Ooltewah physical therapist wins top company award

Brent Ashley a Doctorate Physical Therapist at Home Care Solutions in Ooltewah, Tenn., right, speaks during a case conference meeting on April 8, 2015. Ashley won "Therapist of the Year" through the LHC Group.
Brent Ashley a Doctorate Physical Therapist at Home Care Solutions in Ooltewah, Tenn., right, speaks during a case conference meeting on April 8, 2015. Ashley won "Therapist of the Year" through the LHC Group.

If you ask the 20-member staff at Home Care Solutions in Ooltewah, they'll tell you how important home health service is, how the people -- the patients -- are the reward.

They say it's a dedicated team effort to provide post-acute care to home-bound patients so that those patients don't have to return to the hospital.

And that Home Care Solutions' 10 percent rate of patients needing to go back to the hospital is the proof in the pudding.

But also, it's great to have one of their own, physical therapist Brent Ashley, highlighted by their parent company, LHC Group.

Ashley recently won LHC Group's "Therapist of the Year" award over a field of more than 1,000 physical therapists in the company.

LHC has 10,000 employees at offices in 29 states. LHC acquired Ooltewah's Home Care Solutions in 2008.

Ashley has been in physical therapy for more than 20 years and has been a licensed physical therapist since 2008.

But this was not Ashley's destination right out of school. He didn't study to go into therapy and didn't imagine he'd wind up working in Ooltewah.

Ashley was a machinist first. He did that job for three years, but something wasn't right.

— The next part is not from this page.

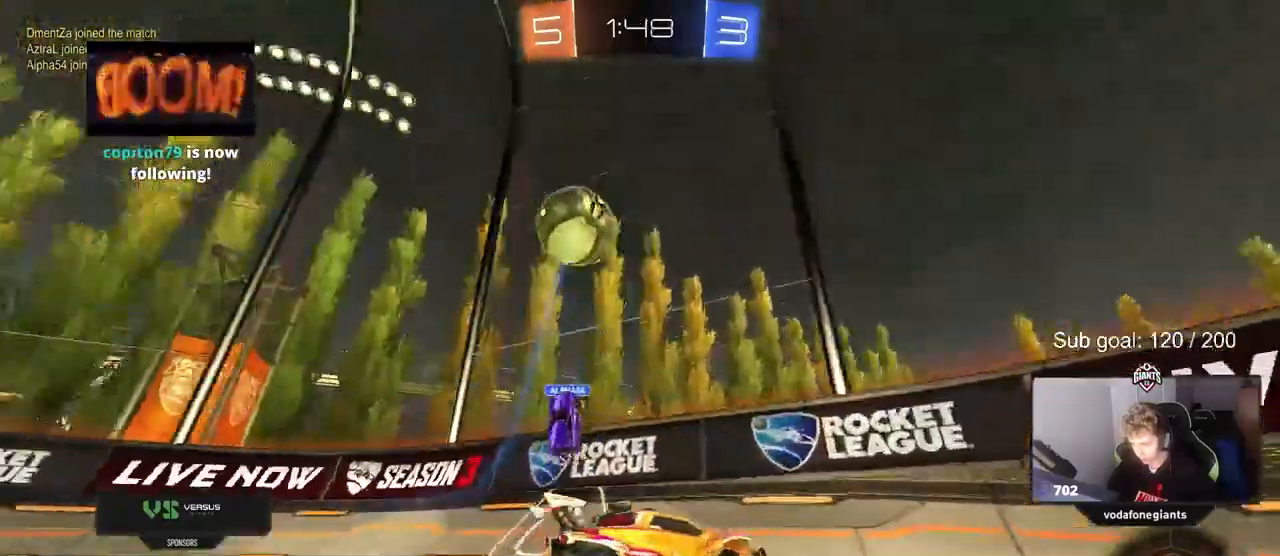
{"keys": ["w"], "mouse": [], "mouse_move": "still", "events": [[50, "d", "up"]]}
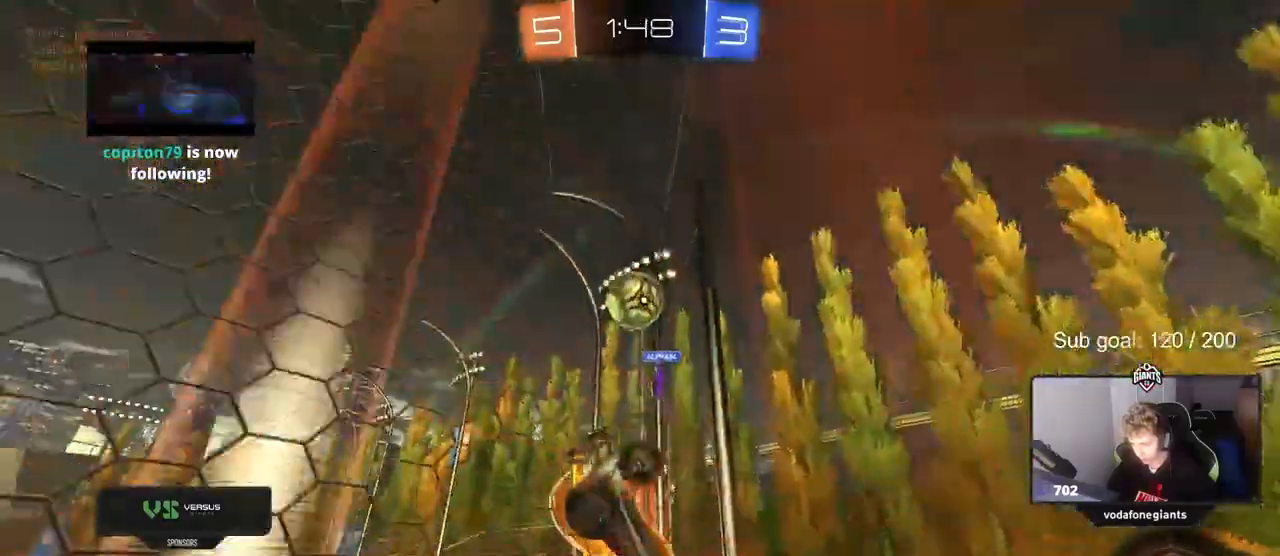
{"keys": ["w"], "mouse": [], "mouse_move": "still", "events": [[267, "d", "down"], [300, "d", "up"]]}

He wasn't finding personal fulfillment.

So he made a list of three things he wanted in a job: to work with people, to do something for people that they couldn't do for themselves and to do something with a physical element.

Then he found physical therapy.

"I know that's what I'm supposed to do," he said.

Ashley's co-workers brag on him, saying he's a "best of class therapist."

They hear the same stories folks with aging relatives hear about home health hack jobs.

"Home health gets a bad rap," said Shannon Bennett, patient care representative at Home Care Solutions.

Too many home health therapists are there to collect a check. Too many just want to go through the motions and go on to the next stop, say Home Care employees.

Not here, not Ashley and not his three fellow physical therapists at Home Care Solutions.

"Our goal is not to get in the home and stay there," said Shannon Gleaton, director of nursing at Home Care Solutions.

Because the goal is to get patients off home health, "our census goes up and down," said Melisa Rittenberry, regional operations director at LHC Group.

"And we want it to do that," she said.

In the face of one of the biggest healthcare shifts in decades with the roll out of the Affordable Care Act, Home Care officials said the home health industry isn't as dramatically affected as others, though Medicare cuts have made it tougher for some patients to get care.

So Ashley says he tries to educate his patients, his patients' families and help folks get back on their feet, in some cases, literally.

"I'm not in this to win awards," he said.